When Ed Prizzi had settled into a chair, Don Corrado passed out Mexican cigars and began to talk.
“We’re going to make the bank pay the ransom for Filargi overseas, Eduardo, so you got to have your people set it up.”
“Overseas?”
“Number one, it is outside the jurisdiction of the kidnaping—the local police can’t do nothing and Interpol is just a telegraph office anyhow which tells the local police what is happening but, of course, out in front, Gomsky at the bank, who will be in charge of the payoff, will tell the cops that the bank is going to pay the money over to the kidnapers in the States—like in Central Park or something—so that while they wait around here, we can collect the money there.”
“Where overseas, Poppa.”
“I was thinking Panama, Lagos in Nigeria, like maybe Aruba, one in Hong Kong, and maybe one in Sāo Paulo. You pick two banks in each place. Gomsky sets it up with one bank to pay out five hundred dollars to a courier who signs Filargi’s name to the receipt in a code number, you know, Filargi, not Finlay, his new name. Then, when we blow it off, the police investigation will show that Filargi’s couriers then take the five hundred to the second bank in the same town and have them transfer it to a numbered account in Lichtenstein which I want you to have opened by our bank in Zurich. Even if—and it’s going to be impossible, believe me—they can establish criminal motives, except against Filargi, they are still not going to be able to trace that money to anybody except Filargi and after a couple of years the Lichtenstein bank will ask the Swiss bank to invest the money in U.S. securities and, when we are ready, we cash them in plus the appreciation.”
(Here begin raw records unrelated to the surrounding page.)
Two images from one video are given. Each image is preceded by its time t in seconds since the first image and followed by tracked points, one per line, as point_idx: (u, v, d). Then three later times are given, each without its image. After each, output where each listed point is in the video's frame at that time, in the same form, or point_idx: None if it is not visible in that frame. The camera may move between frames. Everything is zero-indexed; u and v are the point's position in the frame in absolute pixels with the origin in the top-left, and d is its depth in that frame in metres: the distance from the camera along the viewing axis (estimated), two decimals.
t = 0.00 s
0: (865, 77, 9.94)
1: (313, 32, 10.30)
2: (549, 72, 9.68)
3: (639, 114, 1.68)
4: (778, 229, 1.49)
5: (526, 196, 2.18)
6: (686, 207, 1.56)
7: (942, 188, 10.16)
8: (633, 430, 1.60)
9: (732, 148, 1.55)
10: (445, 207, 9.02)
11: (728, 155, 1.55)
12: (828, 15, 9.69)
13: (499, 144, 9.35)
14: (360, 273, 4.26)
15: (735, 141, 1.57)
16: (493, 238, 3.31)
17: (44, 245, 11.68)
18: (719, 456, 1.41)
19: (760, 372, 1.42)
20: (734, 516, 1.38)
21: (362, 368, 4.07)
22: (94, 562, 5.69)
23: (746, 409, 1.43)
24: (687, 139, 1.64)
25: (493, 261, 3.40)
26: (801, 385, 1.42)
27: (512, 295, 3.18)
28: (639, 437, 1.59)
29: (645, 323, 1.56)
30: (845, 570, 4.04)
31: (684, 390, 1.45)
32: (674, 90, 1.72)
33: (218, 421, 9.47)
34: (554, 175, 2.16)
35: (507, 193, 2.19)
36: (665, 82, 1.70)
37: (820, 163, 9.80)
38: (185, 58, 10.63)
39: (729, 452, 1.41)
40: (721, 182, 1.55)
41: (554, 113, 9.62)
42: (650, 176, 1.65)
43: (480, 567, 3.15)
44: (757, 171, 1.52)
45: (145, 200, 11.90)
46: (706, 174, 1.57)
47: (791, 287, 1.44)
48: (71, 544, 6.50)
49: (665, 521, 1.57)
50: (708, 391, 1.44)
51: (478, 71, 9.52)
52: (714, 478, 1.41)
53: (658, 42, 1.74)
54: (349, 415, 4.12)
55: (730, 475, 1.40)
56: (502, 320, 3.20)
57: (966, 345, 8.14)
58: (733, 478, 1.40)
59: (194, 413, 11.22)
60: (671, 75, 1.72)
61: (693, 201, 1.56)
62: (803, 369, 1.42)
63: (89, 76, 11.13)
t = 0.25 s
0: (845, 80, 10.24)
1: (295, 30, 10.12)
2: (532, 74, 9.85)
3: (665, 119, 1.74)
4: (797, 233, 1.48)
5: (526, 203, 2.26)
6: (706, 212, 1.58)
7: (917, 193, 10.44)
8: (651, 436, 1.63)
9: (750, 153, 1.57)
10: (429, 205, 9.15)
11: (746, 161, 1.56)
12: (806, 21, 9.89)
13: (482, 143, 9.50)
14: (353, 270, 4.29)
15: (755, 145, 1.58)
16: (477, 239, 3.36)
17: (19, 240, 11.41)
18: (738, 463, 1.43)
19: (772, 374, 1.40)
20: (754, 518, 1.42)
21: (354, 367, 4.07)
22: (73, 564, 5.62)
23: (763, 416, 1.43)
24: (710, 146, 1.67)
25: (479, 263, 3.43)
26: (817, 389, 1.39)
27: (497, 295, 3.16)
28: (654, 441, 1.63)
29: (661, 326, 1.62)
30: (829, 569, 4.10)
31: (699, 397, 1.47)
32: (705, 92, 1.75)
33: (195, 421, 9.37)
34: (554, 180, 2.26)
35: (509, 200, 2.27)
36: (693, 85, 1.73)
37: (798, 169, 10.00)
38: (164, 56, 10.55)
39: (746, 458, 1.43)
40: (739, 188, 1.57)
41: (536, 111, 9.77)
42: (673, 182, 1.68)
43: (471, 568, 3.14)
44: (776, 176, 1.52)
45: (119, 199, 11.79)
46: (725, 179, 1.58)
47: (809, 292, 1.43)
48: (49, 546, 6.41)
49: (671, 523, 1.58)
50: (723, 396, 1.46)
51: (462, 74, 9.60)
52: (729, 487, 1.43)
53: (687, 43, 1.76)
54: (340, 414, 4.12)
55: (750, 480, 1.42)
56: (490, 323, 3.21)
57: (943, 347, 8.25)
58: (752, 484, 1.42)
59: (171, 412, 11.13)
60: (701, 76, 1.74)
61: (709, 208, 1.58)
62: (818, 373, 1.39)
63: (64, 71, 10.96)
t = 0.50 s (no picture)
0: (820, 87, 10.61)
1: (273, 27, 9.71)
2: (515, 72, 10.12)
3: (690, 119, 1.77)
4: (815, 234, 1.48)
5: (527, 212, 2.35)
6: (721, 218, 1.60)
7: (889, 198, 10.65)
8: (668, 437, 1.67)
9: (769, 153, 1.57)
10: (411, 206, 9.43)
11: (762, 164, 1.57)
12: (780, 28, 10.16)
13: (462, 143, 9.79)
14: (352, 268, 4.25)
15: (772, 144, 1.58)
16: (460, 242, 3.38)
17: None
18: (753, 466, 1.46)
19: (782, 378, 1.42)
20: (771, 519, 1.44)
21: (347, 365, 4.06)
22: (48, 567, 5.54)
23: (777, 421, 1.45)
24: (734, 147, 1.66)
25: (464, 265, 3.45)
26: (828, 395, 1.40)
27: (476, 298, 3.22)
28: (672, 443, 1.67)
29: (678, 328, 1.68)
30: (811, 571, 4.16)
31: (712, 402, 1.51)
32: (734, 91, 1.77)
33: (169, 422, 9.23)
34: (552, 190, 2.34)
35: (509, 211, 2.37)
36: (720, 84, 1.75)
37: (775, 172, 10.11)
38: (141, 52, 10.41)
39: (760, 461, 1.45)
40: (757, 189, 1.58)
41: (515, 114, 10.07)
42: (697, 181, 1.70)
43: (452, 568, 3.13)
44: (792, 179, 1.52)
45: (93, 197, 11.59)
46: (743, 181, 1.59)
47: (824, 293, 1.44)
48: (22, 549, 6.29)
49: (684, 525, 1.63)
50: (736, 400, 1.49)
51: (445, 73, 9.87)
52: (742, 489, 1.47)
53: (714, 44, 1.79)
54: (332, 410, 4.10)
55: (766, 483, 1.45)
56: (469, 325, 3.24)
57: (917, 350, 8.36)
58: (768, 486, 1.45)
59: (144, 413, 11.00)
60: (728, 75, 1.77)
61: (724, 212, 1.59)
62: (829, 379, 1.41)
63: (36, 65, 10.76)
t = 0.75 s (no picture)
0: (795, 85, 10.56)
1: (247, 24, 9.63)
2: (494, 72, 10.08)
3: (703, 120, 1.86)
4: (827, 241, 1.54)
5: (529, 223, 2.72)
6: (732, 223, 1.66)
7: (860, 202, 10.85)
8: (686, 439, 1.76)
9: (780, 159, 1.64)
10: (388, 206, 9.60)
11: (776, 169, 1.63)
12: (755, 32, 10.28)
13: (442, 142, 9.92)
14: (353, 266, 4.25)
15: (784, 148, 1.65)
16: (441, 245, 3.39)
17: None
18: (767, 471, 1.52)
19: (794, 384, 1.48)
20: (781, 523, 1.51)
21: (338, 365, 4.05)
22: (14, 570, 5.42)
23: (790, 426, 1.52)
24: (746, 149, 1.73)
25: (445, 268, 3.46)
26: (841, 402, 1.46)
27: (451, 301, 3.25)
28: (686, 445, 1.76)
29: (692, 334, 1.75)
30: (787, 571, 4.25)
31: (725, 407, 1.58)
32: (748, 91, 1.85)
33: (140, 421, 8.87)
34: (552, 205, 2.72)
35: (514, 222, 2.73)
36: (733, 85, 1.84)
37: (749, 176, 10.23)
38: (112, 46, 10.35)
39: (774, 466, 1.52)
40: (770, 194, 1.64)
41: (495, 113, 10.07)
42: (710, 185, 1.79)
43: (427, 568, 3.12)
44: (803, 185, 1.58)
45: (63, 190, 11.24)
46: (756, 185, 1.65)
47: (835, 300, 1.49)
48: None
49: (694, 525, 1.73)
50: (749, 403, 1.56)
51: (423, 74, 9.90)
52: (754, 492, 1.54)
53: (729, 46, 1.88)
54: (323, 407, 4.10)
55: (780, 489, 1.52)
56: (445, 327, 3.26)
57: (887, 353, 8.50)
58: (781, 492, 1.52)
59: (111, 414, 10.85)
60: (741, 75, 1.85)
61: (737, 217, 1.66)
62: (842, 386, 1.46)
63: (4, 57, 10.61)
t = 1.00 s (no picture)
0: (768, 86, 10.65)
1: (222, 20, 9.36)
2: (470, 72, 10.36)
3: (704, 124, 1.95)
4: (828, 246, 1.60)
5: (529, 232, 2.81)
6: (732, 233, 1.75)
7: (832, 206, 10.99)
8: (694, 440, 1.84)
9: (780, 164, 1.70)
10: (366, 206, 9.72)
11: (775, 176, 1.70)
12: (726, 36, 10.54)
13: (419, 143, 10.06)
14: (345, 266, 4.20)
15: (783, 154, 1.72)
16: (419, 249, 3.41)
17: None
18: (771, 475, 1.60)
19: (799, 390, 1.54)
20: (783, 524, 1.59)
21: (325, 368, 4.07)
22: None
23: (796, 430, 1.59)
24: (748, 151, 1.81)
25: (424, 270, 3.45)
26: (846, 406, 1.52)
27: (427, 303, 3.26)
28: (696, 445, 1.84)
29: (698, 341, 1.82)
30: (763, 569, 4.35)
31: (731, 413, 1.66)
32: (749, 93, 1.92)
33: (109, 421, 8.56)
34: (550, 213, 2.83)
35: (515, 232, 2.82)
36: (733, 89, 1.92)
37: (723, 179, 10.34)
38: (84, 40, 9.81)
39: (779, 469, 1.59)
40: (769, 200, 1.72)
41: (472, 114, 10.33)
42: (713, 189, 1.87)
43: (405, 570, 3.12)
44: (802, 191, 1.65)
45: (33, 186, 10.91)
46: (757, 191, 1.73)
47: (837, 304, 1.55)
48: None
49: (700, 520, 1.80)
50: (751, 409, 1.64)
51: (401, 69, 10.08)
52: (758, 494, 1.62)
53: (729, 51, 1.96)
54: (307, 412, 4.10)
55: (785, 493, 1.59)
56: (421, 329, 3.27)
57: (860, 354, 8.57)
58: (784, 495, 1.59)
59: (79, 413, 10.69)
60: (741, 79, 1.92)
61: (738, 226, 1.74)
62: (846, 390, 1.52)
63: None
“That is very good, Poppa,” Eduardo said.
“That is tremendous,” Vincent said. “That is a sensational wrinkle. The problem part of any snatch, irregardless, is always the payoff. They are always nailed when they reach for the ransom money. We could turn this into a very, very nice business in this country with a wrinkle lik
e that.”
“No, Vincent,” Don Corrado said sadly. “Stick to the harmless rackets which bring people a lot of pleasure and which they want. Start snatching big shots and the media starts screaming, they get the people all agitated, the politicians see right away that they can’t protect us because the people don’t want them to protect us on a thing like that, and we’ve got ourselves a lot of heartaches. Besides, the payoff, the way it is set up for Filargi, could be one of those things that only works once.”
“You’re right, Poppa,” Vincent said contritely.
***
Angelo Partanna sat with his old friend in the overheated study on Brooklyn Heights at six o’clock that evening, explaining in exhaustive detail why Charley had decided that a woman had to do the second man’s stand on the forty-first floor of Filargi’s hotel. When he came to the part where the woman tossed the fake baby at the bodyguard, Don Corrado nodded his appreciation of the fine point. “That is really professional,” he said. “And much better than my way.”
“Then it is okay?”
Don Corrado nodded.
“It is a woman,” Angelo said. “And that is a specialist.”
“Give her whatever she wants, my friend,” Don Corrado said, “this is my monument.”
Chapter Twenty-three
The Prizzis had rented the north side apartment on the forty-first floor of Filargi’s hotel in devious ways eight days before the Monday on which Filargi was to be taken. Angelo Partanna sent matinee theater tickets and a luncheon invitation for two at one of the city’s heaviest restaurants as the grand prize of a community contest that the woman tenant of the south apartment couldn’t remember entering, but which she was delighted to have won. Irene checked into the south apartment at 1:25 P.M. of the day they were going to take Filargi. Charley took his place in the north apartment at 1:37. Filargi’s bodyguard would come out of the east apartment, Filargi’s, at between two and six minutes after two o’clock.